Alrighty then, are you done implementing all the tips I gave you in the last post?
Of course you're not - and that leads right in to my next tip. By the way, I'd like some bonus points for this one because it's mine-all-mine (as far as I can remember.....)
(6) As avant-garde home educators, with internet access, library cards, magazine subscriptions, cable (I wish!), amazon one-clicks, email loops, and cutting-edge blogs (ahem....) - information surrounds us. And homeschooling moms are all about knowledge. Curious is our middle name. We want answers (preferably without having to pay extra for the answer key.)
That's all good, but we need to be sure we give ourselves ample time between all that knowledge-seeking to apply some of the great stuff we're learning. Maybe before we check out another how-to book or drive to another workshop, or read another blog (except mine....My blog is immune to this tip) we should make time to do a few of the things we heard about in the last book, blog, or workshop. Inspiration is meant to arouse some sort of activity.
OK, enough for the heavy-hitting, conviction-laden, Nazi-Blogger talk. Here are a few practical ideas that I really like.
(7) Instead of just assigning books for your child to read this year, give them a little ownership in the process. Make a pile, including nature study books, biographies, character-building fiction (Lamplighter books),and books heavy on geography (like the Holling C. Holling series), and let them choose five. Or take turns choosing. Your son picks the short one with mostly pictures, then you get to pick the next one :)
(8) This goes along with #7, and I think I remember seeing this idea on the Ambleside Online site. And if you want to totally ignore #6, you could spend some serious knowledge-gathering, inspiration-seeking time on the Ambleside Online site. I'm not saying don't go there. I'm saying go there. But don't go until you're ready and able to apply some of what you'll learn there.
Instead of making a list of the books your child reads this year, make a color copy of each book's cover when they've completed their reading. It's really fun to look back and reminisce about the contents and to decide if you really could judge that book by it's cover. For you overachiever-mommies, you could even have your younger children give you an oral narration to be written at the bottom or back of the copy. For older students, the copied cover can be placed in a page protector and a book summary can be slipped behind it. Won't that be impressive in this year's portfolio?!
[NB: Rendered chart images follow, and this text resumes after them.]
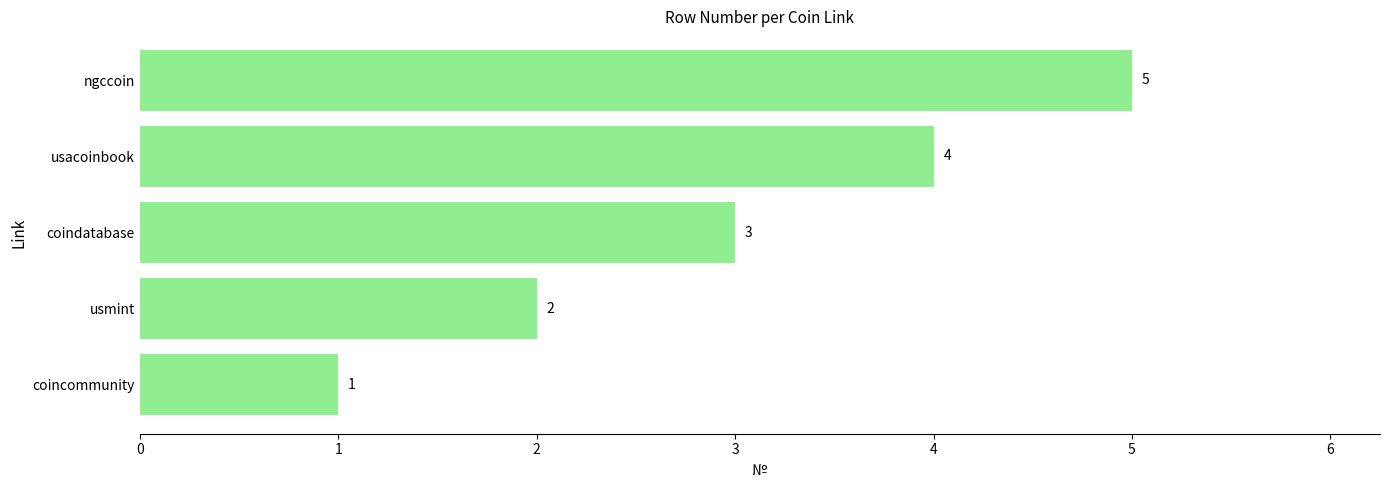

List the labels in order of value, smallest first.

coincommunity, usmint, coindatabase, usacoinbook, ngccoin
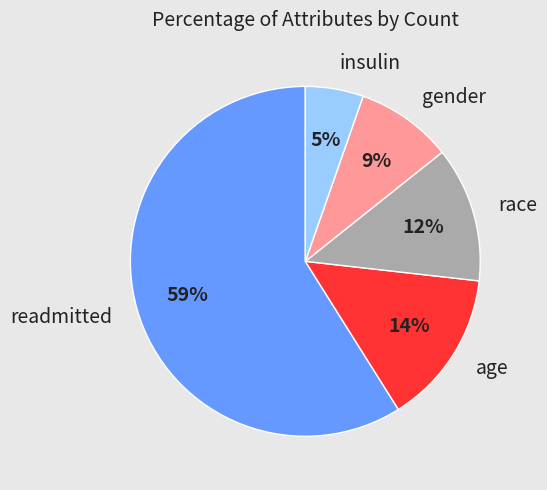

Rank the categories by value from highest to lowest.

readmitted, age, race, gender, insulin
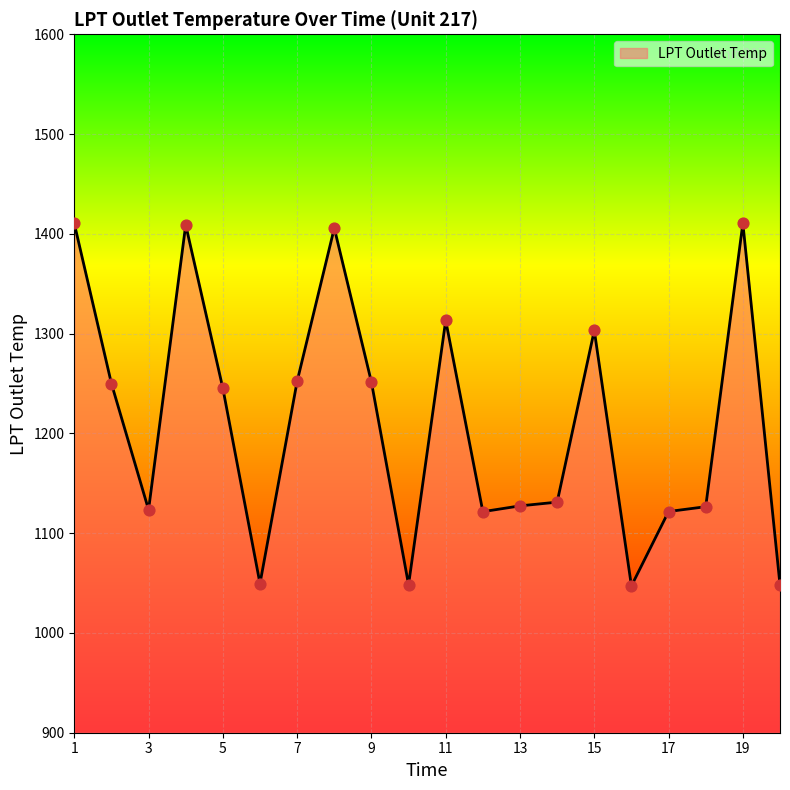

What is the difference between the maximum and minimum values?

363.4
(9) Here's something I learned years ago (that I APPLIED - because I learned #6 the hard way...).
Instead of being an eager-beaver starter this year, why not begin with just one or two subjects the first week, then when those are going well - and you have a realistic idea of how long they will take - add a few more? So many times we start the first day enthusiastically with a full schedule, only to experience burn-out on Day Two. Did you know that private schools get most of their inquiry calls (from homeschoolers calling anonymously) during the first week of school? (I made that up. But it could be true!)
(9b) Daily consistency - if only for short periods of time- gets far better long-term results than trying to work for six hours once every two or three months when the mood strikes. A few subjects done thoroughly and consistently is better than many subjects done half-heartedly and occasionally.
(10) Here's a tip by J'Aime Ryskind, Homeschooling Today, March/April 1999. (I told you I was overdue to clean out my files...) I struggle to apply this, but very much appreciate the theory.
"Once the child has completed his portion of the work for the day, let him stop. It may take him only ten or fifteen minutes to read a chapter of his book or do a page of math you've assigned. If he has done the work correctly and neatly (always insist on that), he is finished. The child is rewarded for working accurately and efficiently by being able to do what he wants to do - practice music, play ball, putter with computers, read, invent, draw, imagine, daydream - the rest of the day."
I would add a caveat to Ms. Ryskind's admonition. Some children can't handle large amounts of free time. They tend to bother a child who isn't quite finished, or nag their mom for snacks, or nag their mom for Wii time, or gravitate towards the same activity day after day (and it's usually a borderline-approved activity).
At the beginning of each school year I like to make a list, with the help of the children, of lots of different free-time choices. The children know that anything on that list is mom-approved. If it's an activity that needs permission (or involves food, paint, or fire), I put a * by it and they know to ask first. Seeing the list of ideas, which includes things like Knex and Lincoln Logs, paper dolls, stamping, sidewalk chalk, jumping on the trampoline, listening to a story tape, rollerblading, lizard hunting (as long as they don't show mom their 'catch'), chess, taking digital photos (with the old camera...), and writing thank you notes (Now that's a popular choice!)